Mr. Dial bowed to the force of Senatorial opinion: “Not having made the speech with any intent to offend anybody, I withdraw it from the record.”*

“Thank God for the expression he has made,” cried Mr. Smith.

Then matters calmed down on the floor. The speech no longer “existed.” To be sure, many copies of the Congressional Record had been printed carrying it. Many press accounts had gone out.

But demands for copies of the speech began to come to Senators, many from the South. They were obliged in most cases to say that copies could not be had, which was true. But such answers were not likely to appease their constituents who may have suspected that the Senators wished to suppress the document. The National Republican, organ of the Republican Party, printed the speech almost in full. It was reported that the Republicans were planning to print and distribute a million copies of the document. The result is likely to be a much greater hearing for Mr. Dial’s withdrawn remarks than ever they would have received in the ordinary course of events.

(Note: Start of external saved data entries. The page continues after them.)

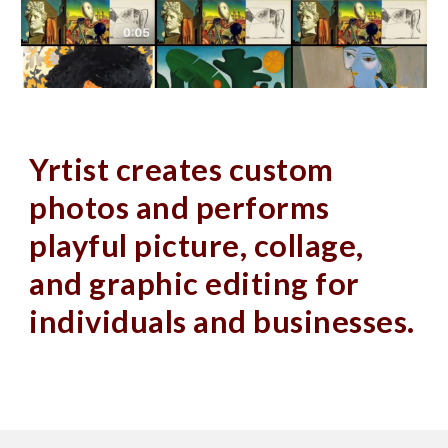
Yrtist creates custom 
photos and performs 
playful picture, collage, 
and graphic editing for 
individuals and businesses.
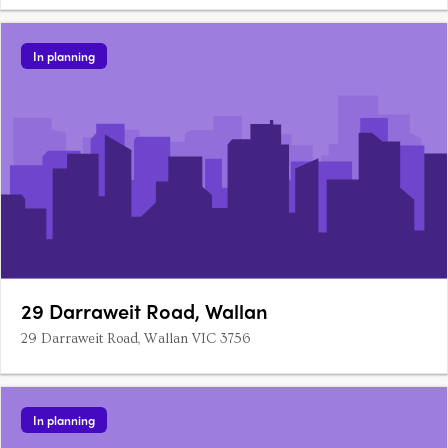
In planning
29 Darraweit Road, Wallan
29 Darraweit Road, Wallan VIC 3756
In planning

* Extracts from the speech as printed before suppression in the Congressional Record:

“It is time for us Democrats here to be facing the music. There is no sense or manhood or sportsmanship in trying to find excuses and explanations, in whimpering that the people have been deceived or bought; that the organization of the Republicans is invincible; that what worn and stale stump-speech slang calls ‘the interests’ are too strong or our foes too cunning for us, or in raking about for stray scraps of comfort or loose fragments of rainbow hopes here and there—mostly there. We have been beaten in two successive general elections by huge and increasing majorities. Either the people are wrong or we Democrats here in Congress who have made the record for our party the last four years are wrong. From that direct issue there is no escape. For one, I confess myself deeply shamed and moved to searching of my own conscience and review of my own conduct here and diligent study of the course of the Democrats of the two Houses when I read in the newspapers constantly that customers are rushing to Wall Street to buy stocks, feeling assured of safety and prosperity by the fact that the Democratic Party has been beaten by 7,000,000 majority; that throughout the country business men are rejoicing in promise of a great year ahead following our overwhelming rebuff and rebuke. … If we do not see it and know it, we have less understanding and perception than the ostrich, the strategy of which bird is not considered to be sagacious.

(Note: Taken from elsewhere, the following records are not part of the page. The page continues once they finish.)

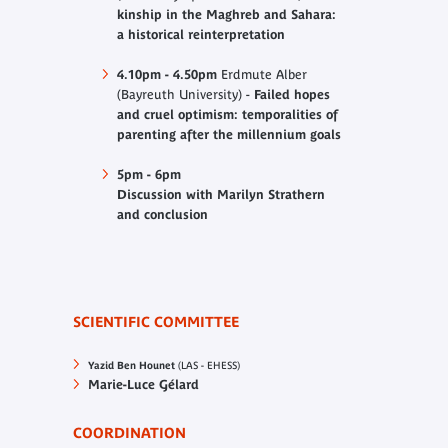
kinship in the Maghreb and Sahara:
a historical reinterpretation
4.10pm - 4.50pm
Erdmute Alber
(Bayreuth University) -
Failed hopes
and cruel optimism: temporalities of
parenting after the millennium goals
5pm - 6pm
Discussion with Marilyn Strathern
and conclusion
SCIENTIFIC COMMITTEE
Yazid Ben Hounet
(LAS - EHESS)
Marie-Luce Gélard
COORDINATION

“It is a mortifying, bitter truth that the quiet and close thinker in the White House, just elected President as the Republican nominee, is a better Democrat in many essentials, more in accord with the foundation principles of the Democratic Party, than many men who have obtained high and honorable places as ostensible Democrats.

“I, for one, believe the same ethics and rules of honor we observe in our personal conduct should govern us in politics. Some of us on this side of the Chamber have been abetting and urging sabotage and apparently expecting the admiration and applause of the American people for the brilliancy of the performance. The people have neither applauded nor approved. We have incurred along with the sting of defeat the more bitter sting of contempt.”

* By this request, the speech was withdrawn from the official minutes. To be sure, these minutes (i.e., the Congressional Record) had already been printed. In the official copy kept by the Senate the speech will be deleted, and in all reprints of the Record the speech will not appear.